The speech recognition unit further acquires the prosody of the utterance,
The spoken dialogue apparatus according to claim 1, wherein the determination unit determines whether the utterance includes a questionable intent with reference to the recognition result text and the prosody.

The voice recognition unit further acquires an utterance start time of the utterance,
The utterance determined to include the intent of the question after the response start time of the word included in the response sentence and until the first period elapses from the response end time of the word included in the response sentence. The speech dialogue apparatus according to claim 1, wherein the phrase is determined as the inquiry phrase when the utterance start time is included.

The system further comprises a change unit for confirming whether or not to explain the query word and changing the scenario being executed to the comment scenario when there is an utterance requesting the explanation of the query word from the user.
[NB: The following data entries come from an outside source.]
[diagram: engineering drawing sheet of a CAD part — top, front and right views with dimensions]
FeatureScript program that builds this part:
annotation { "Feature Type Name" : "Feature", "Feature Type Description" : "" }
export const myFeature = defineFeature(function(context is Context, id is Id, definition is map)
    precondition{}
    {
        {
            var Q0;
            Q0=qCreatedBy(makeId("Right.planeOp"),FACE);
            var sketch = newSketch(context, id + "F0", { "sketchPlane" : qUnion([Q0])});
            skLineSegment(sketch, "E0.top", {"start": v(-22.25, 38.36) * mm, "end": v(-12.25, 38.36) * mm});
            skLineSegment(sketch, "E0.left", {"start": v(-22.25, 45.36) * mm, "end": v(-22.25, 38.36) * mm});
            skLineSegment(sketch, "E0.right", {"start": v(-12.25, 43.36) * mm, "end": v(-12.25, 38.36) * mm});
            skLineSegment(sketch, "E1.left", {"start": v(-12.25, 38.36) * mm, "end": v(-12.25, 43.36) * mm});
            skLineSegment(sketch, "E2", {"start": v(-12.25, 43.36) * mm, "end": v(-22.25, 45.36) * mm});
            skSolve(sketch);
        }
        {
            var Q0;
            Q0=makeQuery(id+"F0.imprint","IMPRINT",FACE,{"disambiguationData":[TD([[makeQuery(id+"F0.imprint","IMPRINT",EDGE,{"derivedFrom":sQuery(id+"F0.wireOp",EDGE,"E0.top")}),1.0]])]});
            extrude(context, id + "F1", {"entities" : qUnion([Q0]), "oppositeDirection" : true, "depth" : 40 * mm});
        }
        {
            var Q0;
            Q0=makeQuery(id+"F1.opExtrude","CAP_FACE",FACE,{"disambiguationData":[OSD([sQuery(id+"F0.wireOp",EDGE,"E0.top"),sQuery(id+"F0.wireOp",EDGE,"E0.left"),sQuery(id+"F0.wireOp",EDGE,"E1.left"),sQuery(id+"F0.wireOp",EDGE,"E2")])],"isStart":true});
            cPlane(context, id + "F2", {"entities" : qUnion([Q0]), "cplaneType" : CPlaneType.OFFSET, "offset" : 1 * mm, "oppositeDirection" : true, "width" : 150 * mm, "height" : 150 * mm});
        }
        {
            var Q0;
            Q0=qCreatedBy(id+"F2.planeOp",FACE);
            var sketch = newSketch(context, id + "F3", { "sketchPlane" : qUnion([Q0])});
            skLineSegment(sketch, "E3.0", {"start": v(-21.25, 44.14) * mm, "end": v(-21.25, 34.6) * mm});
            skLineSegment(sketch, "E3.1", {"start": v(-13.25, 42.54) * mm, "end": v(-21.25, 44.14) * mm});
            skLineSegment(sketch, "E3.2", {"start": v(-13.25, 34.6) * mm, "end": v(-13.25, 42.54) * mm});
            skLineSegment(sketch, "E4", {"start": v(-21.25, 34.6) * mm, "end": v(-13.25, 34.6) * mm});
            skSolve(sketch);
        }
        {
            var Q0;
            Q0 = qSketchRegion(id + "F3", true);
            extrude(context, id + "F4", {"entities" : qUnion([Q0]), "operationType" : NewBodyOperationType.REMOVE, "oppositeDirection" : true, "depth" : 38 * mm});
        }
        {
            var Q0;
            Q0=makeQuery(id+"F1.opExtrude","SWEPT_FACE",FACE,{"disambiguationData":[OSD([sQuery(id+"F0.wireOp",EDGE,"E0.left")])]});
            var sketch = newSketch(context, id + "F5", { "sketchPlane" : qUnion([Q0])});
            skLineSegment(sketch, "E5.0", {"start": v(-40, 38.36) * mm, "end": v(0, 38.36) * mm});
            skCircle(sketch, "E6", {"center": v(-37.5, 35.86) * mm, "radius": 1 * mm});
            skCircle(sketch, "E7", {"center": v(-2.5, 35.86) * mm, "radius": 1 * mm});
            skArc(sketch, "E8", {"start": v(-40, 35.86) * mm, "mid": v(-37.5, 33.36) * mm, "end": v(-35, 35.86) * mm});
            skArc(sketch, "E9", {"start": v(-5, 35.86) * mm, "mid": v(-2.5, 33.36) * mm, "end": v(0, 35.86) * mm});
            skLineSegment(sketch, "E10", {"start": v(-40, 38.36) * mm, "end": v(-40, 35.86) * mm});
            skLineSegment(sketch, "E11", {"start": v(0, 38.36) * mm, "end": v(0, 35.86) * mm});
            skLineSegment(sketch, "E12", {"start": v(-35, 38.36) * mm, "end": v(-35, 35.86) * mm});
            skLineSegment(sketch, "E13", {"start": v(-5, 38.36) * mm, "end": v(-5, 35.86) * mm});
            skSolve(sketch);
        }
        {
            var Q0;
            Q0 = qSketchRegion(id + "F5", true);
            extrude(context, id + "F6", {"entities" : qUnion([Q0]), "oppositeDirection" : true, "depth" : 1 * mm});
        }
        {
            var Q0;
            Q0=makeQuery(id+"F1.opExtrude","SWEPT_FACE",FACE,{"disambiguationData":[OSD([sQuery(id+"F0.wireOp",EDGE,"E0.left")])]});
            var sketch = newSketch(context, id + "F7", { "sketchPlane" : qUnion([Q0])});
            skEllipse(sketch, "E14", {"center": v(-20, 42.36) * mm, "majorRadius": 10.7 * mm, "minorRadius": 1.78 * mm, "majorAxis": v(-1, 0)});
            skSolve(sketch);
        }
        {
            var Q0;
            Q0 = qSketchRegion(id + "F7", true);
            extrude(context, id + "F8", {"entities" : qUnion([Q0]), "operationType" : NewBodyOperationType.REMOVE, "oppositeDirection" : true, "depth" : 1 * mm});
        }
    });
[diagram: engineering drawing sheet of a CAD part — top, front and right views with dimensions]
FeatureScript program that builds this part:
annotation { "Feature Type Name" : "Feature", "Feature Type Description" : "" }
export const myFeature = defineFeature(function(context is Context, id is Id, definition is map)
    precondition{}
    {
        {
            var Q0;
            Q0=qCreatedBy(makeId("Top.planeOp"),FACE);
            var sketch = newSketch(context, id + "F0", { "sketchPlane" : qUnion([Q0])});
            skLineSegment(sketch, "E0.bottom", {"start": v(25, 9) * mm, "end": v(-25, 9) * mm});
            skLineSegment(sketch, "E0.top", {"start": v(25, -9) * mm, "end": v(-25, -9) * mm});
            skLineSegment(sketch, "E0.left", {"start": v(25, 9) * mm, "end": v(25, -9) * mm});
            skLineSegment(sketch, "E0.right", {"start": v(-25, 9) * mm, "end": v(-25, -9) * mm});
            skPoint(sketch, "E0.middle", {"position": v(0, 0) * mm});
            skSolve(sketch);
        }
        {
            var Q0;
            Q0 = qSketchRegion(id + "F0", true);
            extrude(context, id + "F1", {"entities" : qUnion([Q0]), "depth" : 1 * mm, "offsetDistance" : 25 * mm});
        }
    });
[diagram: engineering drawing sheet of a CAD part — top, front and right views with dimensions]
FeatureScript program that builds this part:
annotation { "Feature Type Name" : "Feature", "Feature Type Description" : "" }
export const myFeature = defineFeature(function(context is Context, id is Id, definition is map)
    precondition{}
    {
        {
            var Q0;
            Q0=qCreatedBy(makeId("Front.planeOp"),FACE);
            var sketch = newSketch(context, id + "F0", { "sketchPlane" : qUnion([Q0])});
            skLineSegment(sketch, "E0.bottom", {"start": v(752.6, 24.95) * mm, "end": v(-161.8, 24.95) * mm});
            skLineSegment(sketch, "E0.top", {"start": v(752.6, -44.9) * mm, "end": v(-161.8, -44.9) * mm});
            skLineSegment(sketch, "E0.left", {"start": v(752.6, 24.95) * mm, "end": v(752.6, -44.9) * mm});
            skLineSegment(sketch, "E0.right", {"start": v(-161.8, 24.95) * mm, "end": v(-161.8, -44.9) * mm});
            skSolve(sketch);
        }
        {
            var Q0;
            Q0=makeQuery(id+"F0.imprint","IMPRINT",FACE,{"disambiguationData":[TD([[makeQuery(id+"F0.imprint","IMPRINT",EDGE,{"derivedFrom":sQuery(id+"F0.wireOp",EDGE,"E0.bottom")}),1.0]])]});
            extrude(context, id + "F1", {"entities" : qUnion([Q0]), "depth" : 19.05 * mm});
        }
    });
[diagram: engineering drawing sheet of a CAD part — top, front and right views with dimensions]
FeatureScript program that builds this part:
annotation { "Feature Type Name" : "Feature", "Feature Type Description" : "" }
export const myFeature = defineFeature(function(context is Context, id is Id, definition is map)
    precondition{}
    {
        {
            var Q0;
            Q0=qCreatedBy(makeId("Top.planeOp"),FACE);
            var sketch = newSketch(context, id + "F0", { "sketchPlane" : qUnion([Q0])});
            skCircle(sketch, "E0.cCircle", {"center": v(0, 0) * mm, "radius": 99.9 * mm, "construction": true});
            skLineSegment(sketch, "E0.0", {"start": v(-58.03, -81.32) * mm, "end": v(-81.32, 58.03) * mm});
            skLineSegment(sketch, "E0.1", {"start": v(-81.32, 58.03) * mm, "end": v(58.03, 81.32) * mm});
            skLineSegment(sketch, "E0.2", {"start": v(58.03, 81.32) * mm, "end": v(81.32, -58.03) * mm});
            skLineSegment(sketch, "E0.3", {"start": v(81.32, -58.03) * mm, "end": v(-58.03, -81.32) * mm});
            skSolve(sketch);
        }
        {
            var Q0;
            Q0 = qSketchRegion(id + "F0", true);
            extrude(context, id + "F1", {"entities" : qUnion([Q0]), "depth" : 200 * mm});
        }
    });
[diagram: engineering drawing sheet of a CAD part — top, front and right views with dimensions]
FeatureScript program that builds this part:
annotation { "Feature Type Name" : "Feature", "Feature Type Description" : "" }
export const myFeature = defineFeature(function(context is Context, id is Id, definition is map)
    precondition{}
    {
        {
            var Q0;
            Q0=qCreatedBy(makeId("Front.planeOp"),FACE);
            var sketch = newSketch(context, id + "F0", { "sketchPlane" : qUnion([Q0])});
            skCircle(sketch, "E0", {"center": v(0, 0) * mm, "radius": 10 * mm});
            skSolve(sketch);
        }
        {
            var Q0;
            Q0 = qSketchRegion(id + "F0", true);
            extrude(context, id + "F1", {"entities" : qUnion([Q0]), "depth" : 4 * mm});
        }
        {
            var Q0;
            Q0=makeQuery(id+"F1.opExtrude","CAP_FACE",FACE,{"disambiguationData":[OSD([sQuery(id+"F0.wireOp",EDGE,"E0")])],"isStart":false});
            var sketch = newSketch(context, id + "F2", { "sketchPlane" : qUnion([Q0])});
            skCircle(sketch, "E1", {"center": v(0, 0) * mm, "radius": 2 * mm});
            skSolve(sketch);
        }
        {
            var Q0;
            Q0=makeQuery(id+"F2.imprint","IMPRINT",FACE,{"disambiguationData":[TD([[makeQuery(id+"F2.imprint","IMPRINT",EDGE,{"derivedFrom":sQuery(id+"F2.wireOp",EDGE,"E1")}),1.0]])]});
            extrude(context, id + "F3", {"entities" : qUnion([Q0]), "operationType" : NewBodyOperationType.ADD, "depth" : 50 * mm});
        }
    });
The voice interactive apparatus according to any one of claims 1 to 3.

5. The spoken dialogue apparatus according to claim 4, wherein the comment scenario is generated after an utterance requesting explanation from the user and inserted into the scenario being executed.

The spoken dialogue apparatus according to any one of claims 1 to 4, wherein the commentary scenario is a scenario generated in advance.

A voice interaction method for interacting with a user based on a scenario,
Recognizing the user's utterance and generating a recognition result text;
Determining whether the user's utterance includes a questionable intent from the recognition result text;
When the utterance includes an intent of question, an inquiry word to be questioned is determined from a response sentence in a voice dialogue according to the utterance timing of the utterance,
A voice dialogue method characterized by executing an explanation scenario including an explanation of the inquiry word / phrase.

A spoken dialogue program that interacts with a user based on a scenario,
Computer
Voice recognition means for voice recognition of the user's utterance and generating recognition result text;
Determining means for determining whether the user's utterance includes a questionable intent from the recognition result text;
When the utterance includes an intention of question, a determination unit that determines a query word to be questioned from a response sentence in voice dialogue according to the utterance timing of the utterance;
A spoken dialogue program for functioning as an execution means for executing an explanation scenario including an explanation of the query word.